What you need to do
Reproduce every line of the data below, character for character.

-=-=-=-=-

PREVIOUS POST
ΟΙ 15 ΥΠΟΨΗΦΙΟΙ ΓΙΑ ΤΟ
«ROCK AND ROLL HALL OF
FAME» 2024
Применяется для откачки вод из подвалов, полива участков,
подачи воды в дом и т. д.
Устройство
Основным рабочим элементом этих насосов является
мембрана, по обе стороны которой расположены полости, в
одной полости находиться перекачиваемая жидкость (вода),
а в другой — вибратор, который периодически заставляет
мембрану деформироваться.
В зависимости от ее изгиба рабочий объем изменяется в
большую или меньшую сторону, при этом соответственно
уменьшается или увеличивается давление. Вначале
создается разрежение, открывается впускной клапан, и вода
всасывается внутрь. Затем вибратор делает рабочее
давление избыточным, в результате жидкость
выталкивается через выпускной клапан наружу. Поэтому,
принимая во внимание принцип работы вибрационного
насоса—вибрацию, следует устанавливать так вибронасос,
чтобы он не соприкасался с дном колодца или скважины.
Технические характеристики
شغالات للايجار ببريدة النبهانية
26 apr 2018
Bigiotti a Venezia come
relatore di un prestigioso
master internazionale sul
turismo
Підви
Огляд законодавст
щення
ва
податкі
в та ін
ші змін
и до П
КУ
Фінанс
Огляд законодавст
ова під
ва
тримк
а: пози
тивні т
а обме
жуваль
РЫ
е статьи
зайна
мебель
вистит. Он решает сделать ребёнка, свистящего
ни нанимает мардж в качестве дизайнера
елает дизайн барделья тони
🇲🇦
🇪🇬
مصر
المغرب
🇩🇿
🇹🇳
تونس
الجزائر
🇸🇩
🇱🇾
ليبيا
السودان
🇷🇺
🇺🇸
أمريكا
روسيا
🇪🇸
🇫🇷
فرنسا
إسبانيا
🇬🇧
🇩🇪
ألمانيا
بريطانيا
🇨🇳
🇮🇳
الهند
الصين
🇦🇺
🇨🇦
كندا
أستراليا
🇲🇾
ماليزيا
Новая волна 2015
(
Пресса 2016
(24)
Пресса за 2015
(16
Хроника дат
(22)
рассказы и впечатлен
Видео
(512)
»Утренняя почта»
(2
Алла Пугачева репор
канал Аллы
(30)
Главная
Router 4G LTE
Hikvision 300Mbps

-=-=-=-=-

Exercise output
PREVIOUS POST
ΟΙ 15 ΥΠΟΨΗΦΙΟΙ ΓΙΑ ΤΟ
«ROCK AND ROLL HALL OF
FAME» 2024
Применяется для откачки вод из подвалов, полива участков,
подачи воды в дом и т. д.
Устройство
Основным рабочим элементом этих насосов является
мембрана, по обе стороны которой расположены полости, в
одной полости находиться перекачиваемая жидкость (вода),
а в другой — вибратор, который периодически заставляет
мембрану деформироваться.
В зависимости от ее изгиба рабочий объем изменяется в
большую или меньшую сторону, при этом соответственно
уменьшается или увеличивается давление. Вначале
создается разрежение, открывается впускной клапан, и вода
всасывается внутрь. Затем вибратор делает рабочее
давление избыточным, в результате жидкость
выталкивается через выпускной клапан наружу. Поэтому,
принимая во внимание принцип работы вибрационного
насоса—вибрацию, следует устанавливать так вибронасос,
чтобы он не соприкасался с дном колодца или скважины.
Технические характеристики
شغالات للايجار ببريدة النبهانية
26 apr 2018
Bigiotti a Venezia come
relatore di un prestigioso
master internazionale sul
turismo
Підви
Огляд законодавст
щення
ва
податкі
в та ін
ші змін
и до П
КУ
Фінанс
Огляд законодавст
ова під
ва
тримк
а: пози
тивні т
а обме
жуваль
РЫ
е статьи
зайна
мебель
вистит. Он решает сделать ребёнка, свистящего
ни нанимает мардж в качестве дизайнера
елает дизайн барделья тони
🇲🇦
🇪🇬
مصر
المغرب
🇩🇿
🇹🇳
تونس
الجزائر
🇸🇩
🇱🇾
ليبيا
السودان
🇷🇺
🇺🇸
أمريكا
روسيا
🇪🇸
🇫🇷
فرنسا
إسبانيا
🇬🇧
🇩🇪
ألمانيا
بريطانيا
🇨🇳
🇮🇳
الهند
الصين
🇦🇺
🇨🇦
كندا
أستراليا
🇲🇾
ماليزيا
Новая волна 2015
(
Пресса 2016
(24)
Пресса за 2015
(16
Хроника дат
(22)
рассказы и впечатлен
Видео
(512)
»Утренняя почта»
(2
Алла Пугачева репор
канал Аллы
(30)
Главная
Router 4G LTE
Hikvision 300Mbps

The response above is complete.